- _Supplied material_:
+--
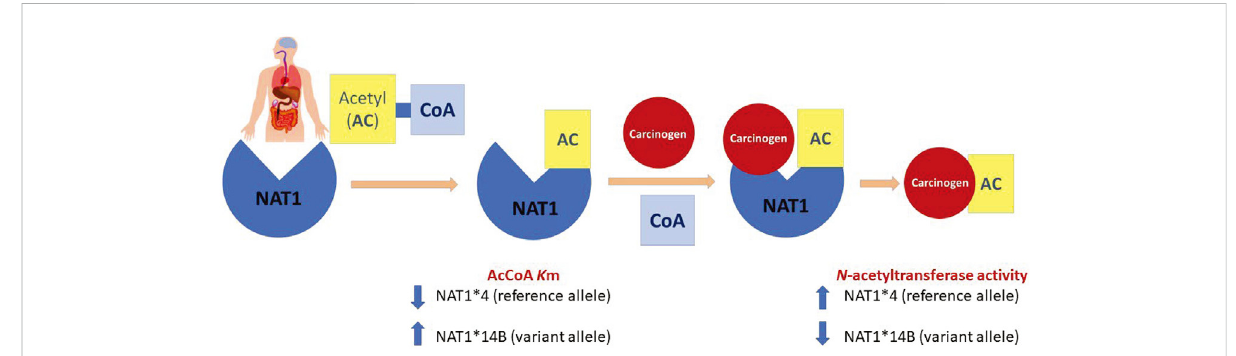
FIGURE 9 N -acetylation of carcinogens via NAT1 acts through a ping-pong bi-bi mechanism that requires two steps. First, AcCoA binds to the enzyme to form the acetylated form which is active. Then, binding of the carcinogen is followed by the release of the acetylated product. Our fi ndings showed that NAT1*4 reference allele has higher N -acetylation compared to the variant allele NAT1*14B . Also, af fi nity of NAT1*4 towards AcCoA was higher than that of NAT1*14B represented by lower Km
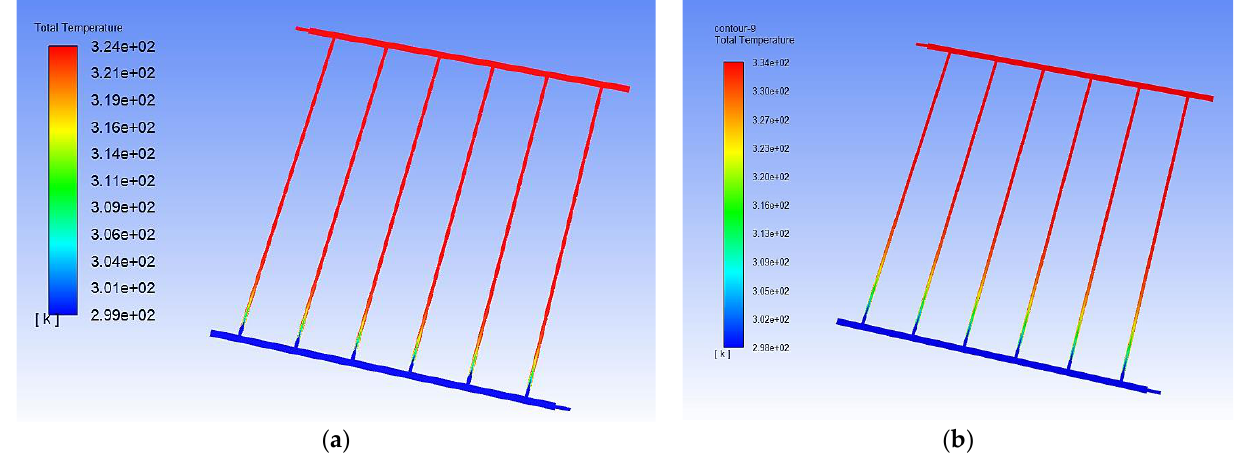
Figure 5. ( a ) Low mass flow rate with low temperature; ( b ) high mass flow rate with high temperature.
+--
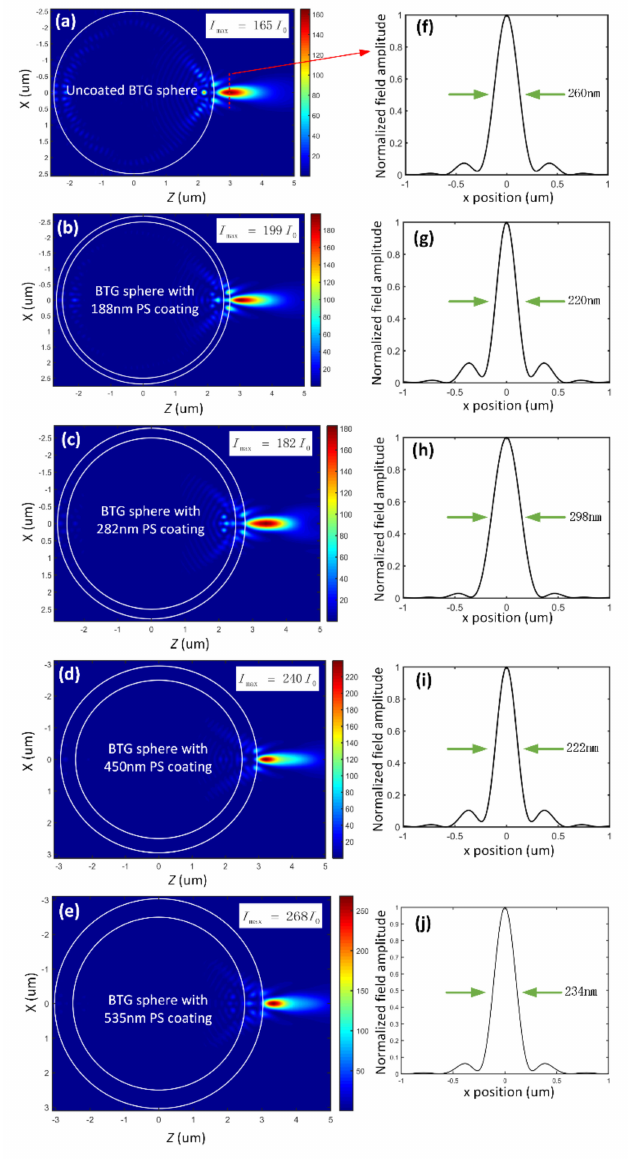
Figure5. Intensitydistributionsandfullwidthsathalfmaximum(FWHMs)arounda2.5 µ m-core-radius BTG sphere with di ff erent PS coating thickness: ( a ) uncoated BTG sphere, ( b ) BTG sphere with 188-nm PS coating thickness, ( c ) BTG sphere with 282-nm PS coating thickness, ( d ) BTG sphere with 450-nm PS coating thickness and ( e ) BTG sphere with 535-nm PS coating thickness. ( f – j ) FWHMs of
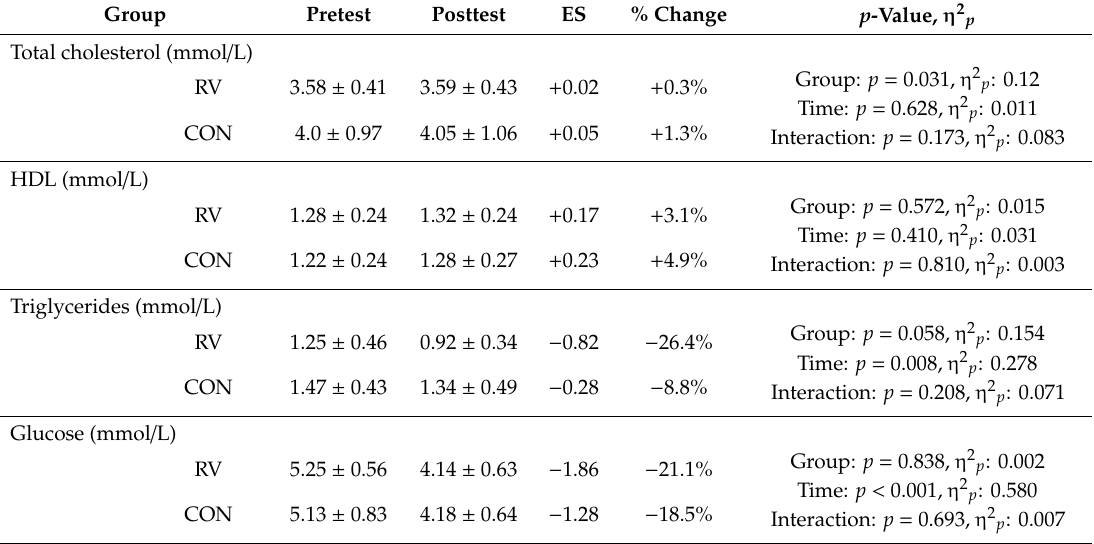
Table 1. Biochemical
+--
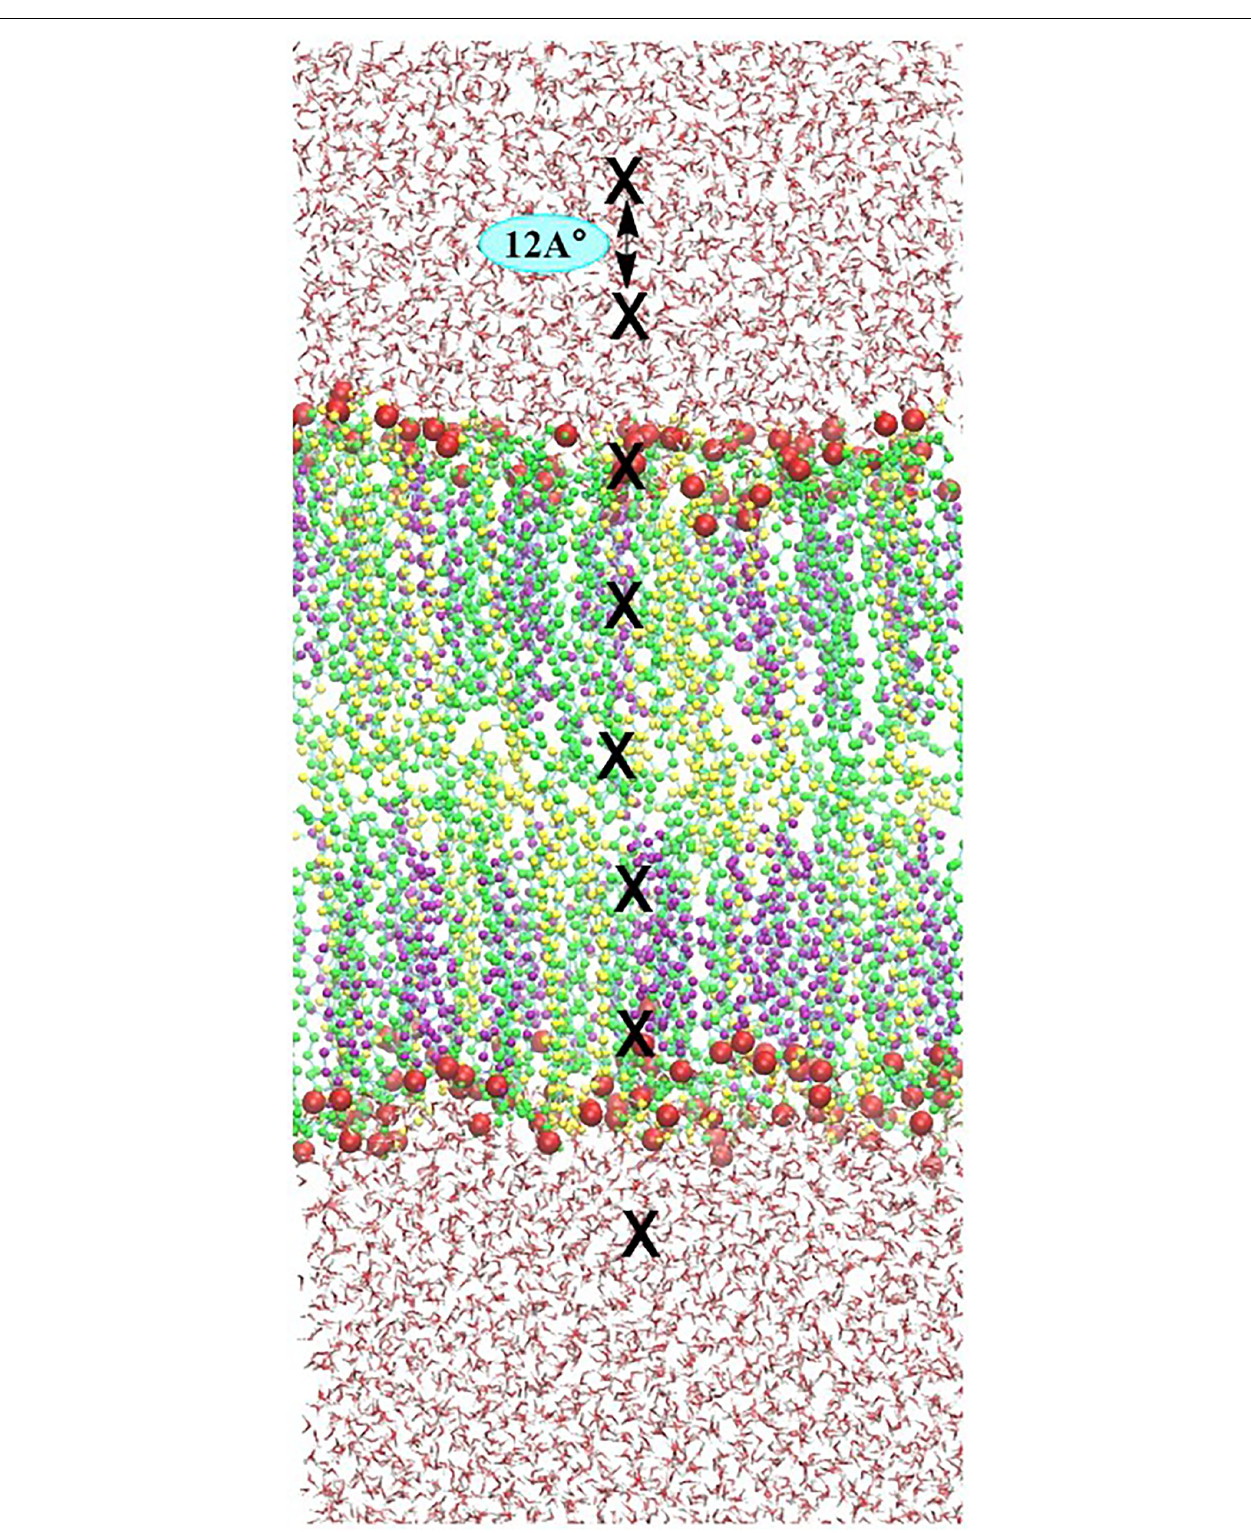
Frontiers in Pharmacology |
+--
- _Assignment_:
Although the records above contain pictures, the copy should not; retype exactly the lines from the one containing "j ) FWHMs of" through the one containing "Table 1. Biochemical".

- _Task response_:
Figure5. Intensitydistributionsandfullwidthsathalfmaximum(FWHMs)arounda2.5 µ m-core-radius BTG sphere with di ff erent PS coating thickness: ( a ) uncoated BTG sphere, ( b ) BTG sphere with 188-nm PS coating thickness, ( c ) BTG sphere with 282-nm PS coating thickness, ( d ) BTG sphere with 450-nm PS coating thickness and ( e ) BTG sphere with 535-nm PS coating thickness. ( f – j ) FWHMs of
Table 1. Biochemical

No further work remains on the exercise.